§ AIM OF THE TASK: Up to and including the line holding "( b ) Figure", write out the data exactly from its first line, but not the pictures.

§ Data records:

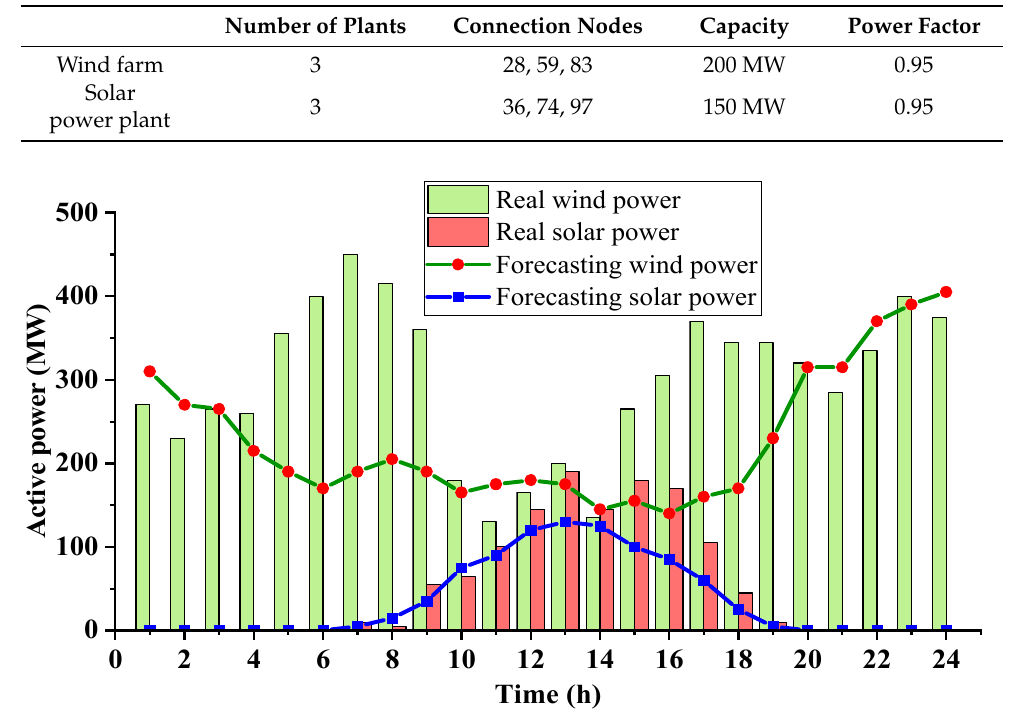
Figure 1. Output of wind and solar power.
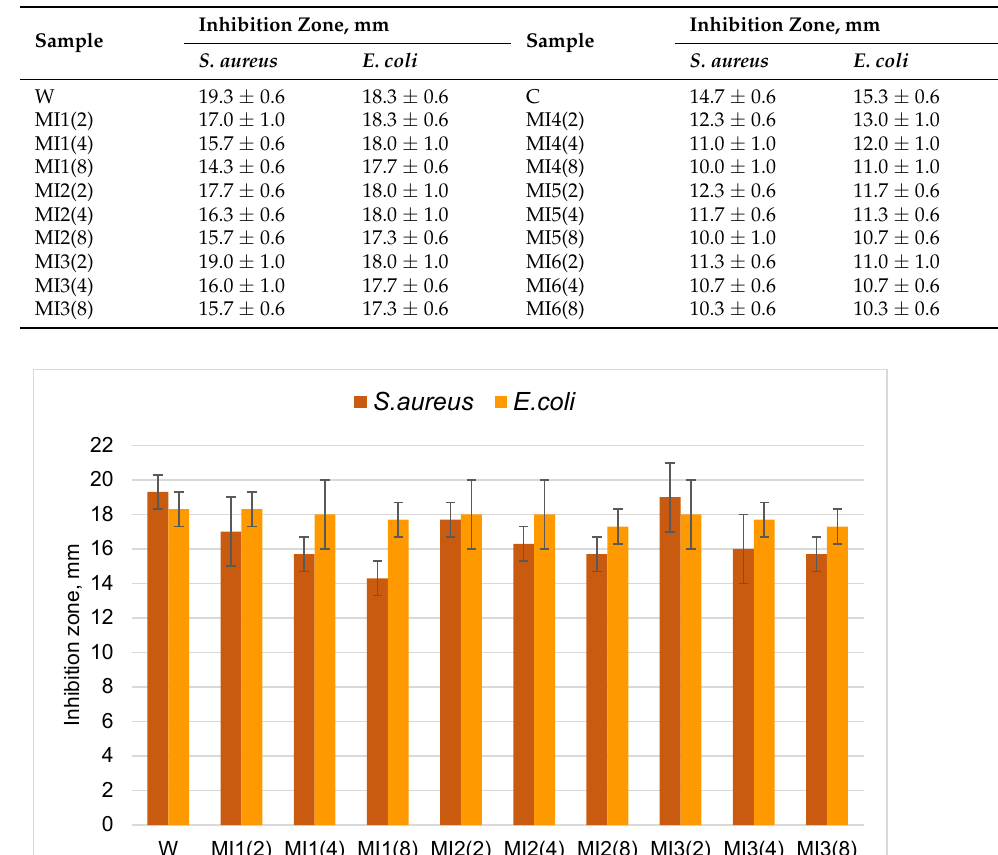
Table 3. Antibacterial results for non-worn samples (W and C) and the mask inserts.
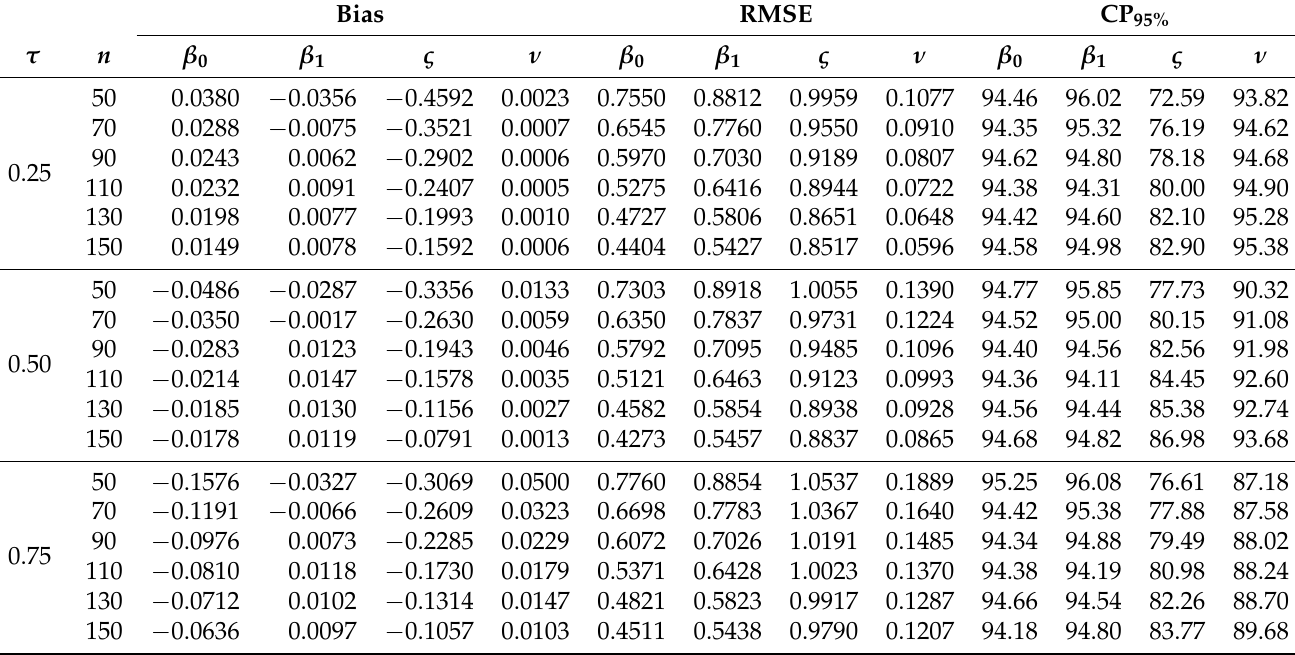
Table 5. Empirical RMSE, bias, and 95% CP (true values: β 0 = 0.50, β 1 = 0.50, ς = 1.50, and ν = 0.50) of the ML estimator for the indicated parameter with simulated data.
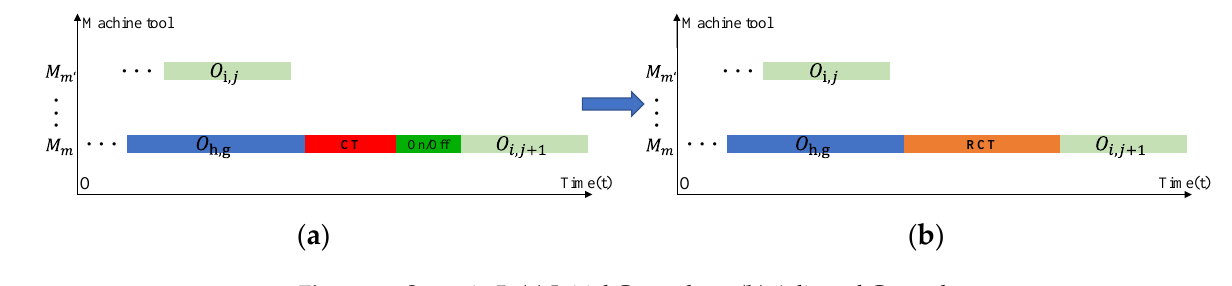
( b ) Figure 9. Scenario 3: ( a ) Initial Gantt chart; ( b ) Adjusted Gantt chart.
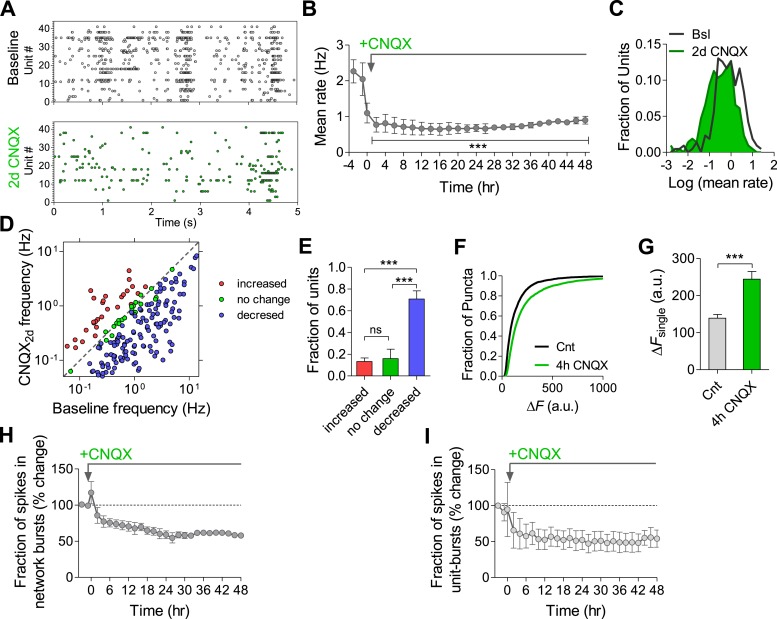
Effects of chronic AMPAR blockade on spontaneous network firing.(A) Representative raster plot of MEA recording before and 2 days after application of CNQX. (B) Changes in mean firing rate following 10 µM CNQX application utilizing MEA recordings (n = 4). 3 hr of baseline rates are shown. There is an immediate and prolonged reduction of firing rate (p < 0.001 for all hours compared to baseline; one-way ANOVA with Bonferroni's multiple comparison test). For clarity, only every other hour is shown. Error bars represent SEM. (C) Distribution of unit firing rates (log scale) during baseline and after 2 days in the presence of CNQX. (D) Per unit correlation between baseline firing rates and firing rates after 2 days in the presence of CNQX (n = 4, 128 units). Colors represent units that significantly increased (red), decreased (blue), or remained stable (green) as determined by bootstrapping (see ‘Materials and methods’ for details). Note log scale of both axes. (E) Summary of data in (D). ***p < 0.001; one-way ANOVA with Tukey's multiple comparison test. (F) Cumulative histogram of fluorescence intensity of FM1-43 stained puncta following 30 stimuli given at 1 Hz (ΔFsingle control, n = 9, 3631 puncta; 2 days CNQX, n = 9, 5251 puncta). (G) Summary of mean ΔFsingle from (F). Mean ΔFsingle is increased already after 4 hr of incubation with baclofen and remains high after 2 days of baclofen incubation. ***p < 0.001; one-way ANOVA with Tukey's multiple comparison test. (H) Normalized fraction of spikes in network bursts (the same experiments as in B). There was a significant reduction from the fourth hour onward (p < 0.001; repeated-measures ANOVA with Bonferroni's multiple comparison test). (I) Normalized fraction of spikes in single-unit bursts (the same experiments as in B). There was a significant reduction from the sixth hour onward (hours 6–10, p < 0.05; hours 12–36, p < 0.01; hours 36–48, p < 0.001; repeated-measures ANOVA with Bonferroni's multiple comparison test). Error bars represent SEM.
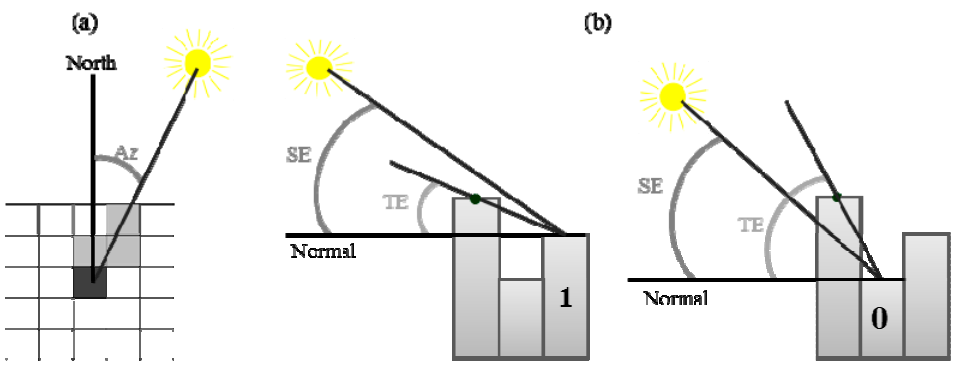
Figure 7. Shadow Binary Factor computation tests (Az = Azimuth angle, SE = Sun elevation angle, TE = Terrain elevation angle). ( a ) Identification of the pixels located on the path to the sun, ( b ) Test of shadowing effect of neighboring pixels according to the difference between terrain and sun elevation angles.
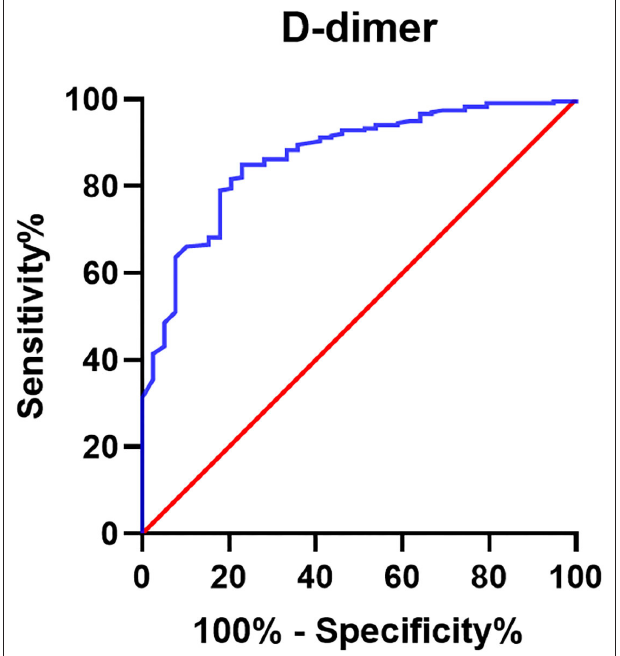
FIGURE 3 | Receiver operator characteristic curve of D-dimer for prediction of AAA in PAD group. Receiver operator characteristic curve of D-dimer was drawn for the prediction of AAA in patients with PAD ( n = 364). The AUC of D-dimer is 0.867.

§ TASK RESPONSE:
Figure 1. Output of wind and solar power.
Table 3. Antibacterial results for non-worn samples (W and C) and the mask inserts.
Table 5. Empirical RMSE, bias, and 95% CP (true values: β 0 = 0.50, β 1 = 0.50, ς = 1.50, and ν = 0.50) of the ML estimator for the indicated parameter with simulated data.
( b ) Figure 9. Scenario 3: ( a ) Initial Gantt chart; ( b ) Adjusted Gantt chart.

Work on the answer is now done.